All right. Now, the people who are saying law and engineering and science and philosophy, what do they all have in common?
And economics. I haven't seen economics, but I'm sure that's in there.
So what do these disciplines have in common?
Engineering, law, philosophy, economics.
What they have in common is that in the process of learning those fields, you are taught how to think.
When you learn economics, for example, you learn how to discard sunk costs.
You learn how to compare things.
You learn how to look at money over time so that you can discount its value.
In other words, economics, engineering, the law, philosophy, in different ways, they teach you not just a bunch of facts, but how to think.
Now let's say you had a different major, agriculture.
So somebody said that they have an agricultural background.
Does agricultural education teach you how to think?
Probably not so much.
Not more than the general way that a good education is good for your brain, in a general way.
But in economics, for example, they actually teach you how to compare things.
And when you're on the internet, you continually see people who don't know how to compare things.
Let me give you my best example.
If you think that a president, doesn't matter which president it is, could be Obama, could be Clinton, could be Trump, no matter what president you're talking about, if you say, this president is doing a bad job, you don't know how to think.
You've never been trained in the ways of thinking.
Because you can only say that this president did a worse job than a different president who was doing the same job at the same time.
If there is no different president doing the same job under the same circumstances at the same time, you have no comparison.
There is no way to know that President Trump is doing a good or bad job, you know, unless he shoots somebody on Fifth Avenue or something, right?
But within the normal realm of doing the President's job, you can't really tell because there's nobody else to compare it to.
Now you can tell maybe the outlier kinds of things, but in general you can't tell that a different president would have been better for the economy, you can't tell that a different president would have been better or worse for climate change, and write down the list.
There's no comparison.
Now if you learned everything you know in English class, Let's say you had an English major or a Russian literature major.
Would they teach you how to compare things accurately?
Well, probably not.
Suppose you were a scientist.
You were trained in science.
Would you know how to compare things?
Probably yes.
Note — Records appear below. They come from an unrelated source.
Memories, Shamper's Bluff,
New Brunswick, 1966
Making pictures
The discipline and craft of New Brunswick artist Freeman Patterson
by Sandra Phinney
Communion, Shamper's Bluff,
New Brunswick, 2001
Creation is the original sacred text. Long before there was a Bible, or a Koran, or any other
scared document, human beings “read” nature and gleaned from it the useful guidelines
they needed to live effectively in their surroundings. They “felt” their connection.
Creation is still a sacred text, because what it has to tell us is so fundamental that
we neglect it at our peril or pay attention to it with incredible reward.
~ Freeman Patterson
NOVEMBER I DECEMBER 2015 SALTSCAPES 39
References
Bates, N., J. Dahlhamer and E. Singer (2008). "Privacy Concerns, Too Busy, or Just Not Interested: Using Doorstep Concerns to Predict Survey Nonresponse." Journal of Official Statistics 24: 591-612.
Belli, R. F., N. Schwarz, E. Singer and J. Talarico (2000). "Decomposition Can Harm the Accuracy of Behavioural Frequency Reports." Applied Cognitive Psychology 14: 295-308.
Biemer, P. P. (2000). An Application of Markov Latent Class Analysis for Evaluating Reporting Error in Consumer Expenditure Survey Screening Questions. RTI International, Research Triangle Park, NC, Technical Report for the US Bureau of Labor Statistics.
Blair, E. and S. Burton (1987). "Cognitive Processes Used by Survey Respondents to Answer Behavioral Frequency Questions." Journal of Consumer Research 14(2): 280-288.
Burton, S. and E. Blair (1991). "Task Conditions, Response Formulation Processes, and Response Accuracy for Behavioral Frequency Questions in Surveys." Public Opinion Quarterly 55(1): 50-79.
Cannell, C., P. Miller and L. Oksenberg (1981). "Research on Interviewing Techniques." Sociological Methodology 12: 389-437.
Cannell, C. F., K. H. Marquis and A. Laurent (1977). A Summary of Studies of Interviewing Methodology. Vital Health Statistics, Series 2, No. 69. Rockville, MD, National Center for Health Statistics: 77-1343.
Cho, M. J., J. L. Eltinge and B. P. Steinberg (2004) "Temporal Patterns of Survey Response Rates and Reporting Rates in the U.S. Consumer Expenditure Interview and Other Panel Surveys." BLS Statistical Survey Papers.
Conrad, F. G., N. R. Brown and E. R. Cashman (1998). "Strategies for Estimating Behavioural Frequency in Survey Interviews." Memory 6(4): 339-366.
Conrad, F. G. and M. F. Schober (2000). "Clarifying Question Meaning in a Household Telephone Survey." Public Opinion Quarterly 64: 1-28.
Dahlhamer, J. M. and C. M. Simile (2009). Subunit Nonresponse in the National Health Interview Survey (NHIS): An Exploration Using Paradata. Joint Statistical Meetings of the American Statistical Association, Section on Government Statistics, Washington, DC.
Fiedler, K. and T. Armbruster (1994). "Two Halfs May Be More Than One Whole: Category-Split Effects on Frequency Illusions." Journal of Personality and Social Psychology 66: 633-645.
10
Science is a discipline where you do learn how to get rid of bias, you know, at least how to think about things.
That doesn't mean you write every time.
It just means you've learned how to think.
Philosophy, very similar.
Engineering, similar, right?
So there are a number of disciplines that actually teach you how to compare things and therefore how to think.
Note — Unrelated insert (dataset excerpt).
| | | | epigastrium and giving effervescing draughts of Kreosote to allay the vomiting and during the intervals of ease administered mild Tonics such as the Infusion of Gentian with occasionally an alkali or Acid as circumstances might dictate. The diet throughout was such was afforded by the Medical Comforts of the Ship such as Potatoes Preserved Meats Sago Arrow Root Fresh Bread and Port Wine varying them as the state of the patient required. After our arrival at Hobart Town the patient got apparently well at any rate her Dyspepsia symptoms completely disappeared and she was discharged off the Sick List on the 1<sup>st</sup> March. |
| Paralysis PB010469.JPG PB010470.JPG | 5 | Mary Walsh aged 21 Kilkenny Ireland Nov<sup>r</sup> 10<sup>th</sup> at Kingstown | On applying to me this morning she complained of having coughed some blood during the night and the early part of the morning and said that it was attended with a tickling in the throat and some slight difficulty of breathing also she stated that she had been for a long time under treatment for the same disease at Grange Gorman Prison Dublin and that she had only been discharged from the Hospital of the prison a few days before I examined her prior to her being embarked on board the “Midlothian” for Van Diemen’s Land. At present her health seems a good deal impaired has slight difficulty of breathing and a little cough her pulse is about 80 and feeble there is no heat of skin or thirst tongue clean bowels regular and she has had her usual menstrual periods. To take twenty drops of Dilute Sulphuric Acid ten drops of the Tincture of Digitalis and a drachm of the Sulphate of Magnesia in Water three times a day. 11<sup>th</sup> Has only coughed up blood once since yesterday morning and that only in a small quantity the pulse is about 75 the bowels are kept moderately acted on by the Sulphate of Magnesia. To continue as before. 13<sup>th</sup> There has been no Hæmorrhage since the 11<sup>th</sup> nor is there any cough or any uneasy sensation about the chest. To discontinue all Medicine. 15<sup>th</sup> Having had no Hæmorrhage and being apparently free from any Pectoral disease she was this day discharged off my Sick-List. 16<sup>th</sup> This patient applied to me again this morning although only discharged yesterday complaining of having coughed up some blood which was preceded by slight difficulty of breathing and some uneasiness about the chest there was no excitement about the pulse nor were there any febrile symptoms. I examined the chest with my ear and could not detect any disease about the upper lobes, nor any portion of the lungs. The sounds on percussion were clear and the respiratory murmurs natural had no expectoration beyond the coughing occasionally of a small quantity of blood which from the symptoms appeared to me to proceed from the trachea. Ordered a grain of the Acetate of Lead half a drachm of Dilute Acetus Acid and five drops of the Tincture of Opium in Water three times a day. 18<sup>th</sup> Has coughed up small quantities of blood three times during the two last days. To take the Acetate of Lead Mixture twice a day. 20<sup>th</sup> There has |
There are a larger number of Backgrounds and majors and experiences that don't teach you that.
But here's the trick. Here's the important thing.
If you don't know how to think, you don't know it.
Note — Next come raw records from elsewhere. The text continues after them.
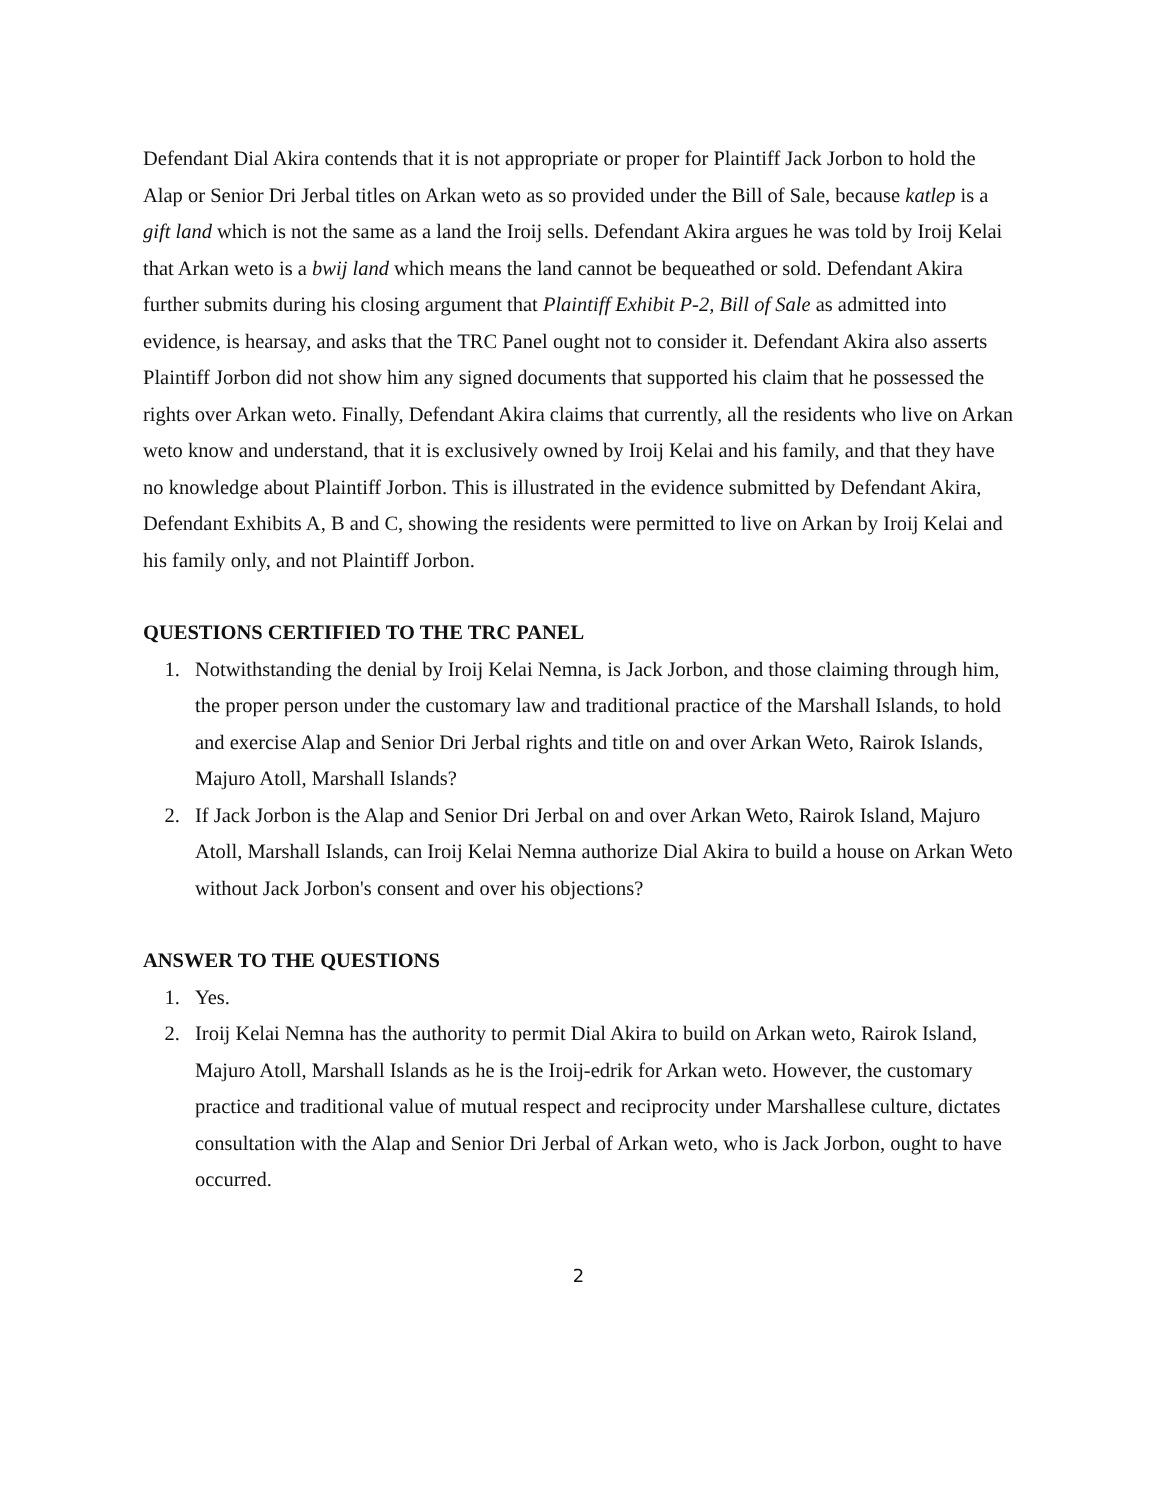Defendant Dial Akira contends that it is not appropriate or proper for Plaintiff Jack Jorbon to hold the Alap or Senior Dri Jerbal titles on Arkan weto as so provided under the Bill of Sale, because katlep is a gift land which is not the same as a land the Iroij sells. Defendant Akira argues he was told by Iroij Kelai that Arkan weto is a bwij land which means the land cannot be bequeathed or sold. Defendant Akira further submits during his closing argument that Plaintiff Exhibit P-2, Bill of Sale as admitted into evidence, is hearsay, and asks that the TRC Panel ought not to consider it. Defendant Akira also asserts Plaintiff Jorbon did not show him any signed documents that supported his claim that he possessed the rights over Arkan weto. Finally, Defendant Akira claims that currently, all the residents who live on Arkan weto know and understand, that it is exclusively owned by Iroij Kelai and his family, and that they have no knowledge about Plaintiff Jorbon. This is illustrated in the evidence submitted by Defendant Akira, Defendant Exhibits A, B and C, showing the residents were permitted to live on Arkan by Iroij Kelai and his family only, and not Plaintiff Jorbon.
QUESTIONS CERTIFIED TO THE TRC PANEL
1. Notwithstanding the denial by Iroij Kelai Nemna, is Jack Jorbon, and those claiming through him, the proper person under the customary law and traditional practice of the Marshall Islands, to hold and exercise Alap and Senior Dri Jerbal rights and title on and over Arkan Weto, Rairok Islands, Majuro Atoll, Marshall Islands?
2. If Jack Jorbon is the Alap and Senior Dri Jerbal on and over Arkan Weto, Rairok Island, Majuro Atoll, Marshall Islands, can Iroij Kelai Nemna authorize Dial Akira to build a house on Arkan Weto without Jack Jorbon's consent and over his objections?
ANSWER TO THE QUESTIONS
1. Yes.
2. Iroij Kelai Nemna has the authority to permit Dial Akira to build on Arkan weto, Rairok Island, Majuro Atoll, Marshall Islands as he is the Iroij-edrik for Arkan weto. However, the customary practice and traditional value of mutual respect and reciprocity under Marshallese culture, dictates consultation with the Alap and Senior Dri Jerbal of Arkan weto, who is Jack Jorbon, ought to have occurred.
2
You can't know that you're not good at thinking.
That's not a thing.
Because until the people who learn to think, because they took a law degree or an economics class or philosophy, engineering, the types of education that literally teach you how to look at stuff and figure it out, if you haven't done that and all you have is your common sense, you're lost.
Common sense is first of all an illusion, but common sense is not good thinking.
They're very different. Common sense is almost the same as bias.
There's very little difference.
Alright, so the basis of LoserThink, the book I'm writing, is that if you've been exposed to a number of the fields in which people are thought to think correctly, you're in a much better situation to understand the world.
And if you have not gone through those disciplines, you end up saying that something is good or bad without comparing it to anything.
And if you're doing that, you're crazy.
Let me give you a simple example, sunk costs.
If you had not studied economics, for example, maybe you would not know that money you've already spent should be ignored in your decisions, because it's already spent.
You can't go back in the past.
But people who are maybe English majors or agricultural majors might say, damn it, I spent all that money, I don't want it to be wasted, so I'm just going to keep putting some more money in there until it's not wasted anymore.
Opportunity costs is another concept that economists and finance people learn, but you might not learn that in English class.
Light buying, yeah, GBTC at the top.
Correct. By the way, I trimmed my Bitcoin holdings after I did my job of stopping it from going up anymore.
If you went to college, chances are you were exposed to different ways of thinking.
Yes, but very different between an economics major and a, let's say, Russian literature major.
I don't think that they're learning the same stuff.
Alright, I think I've said what I need to say for today.
And I'm going to go do something else.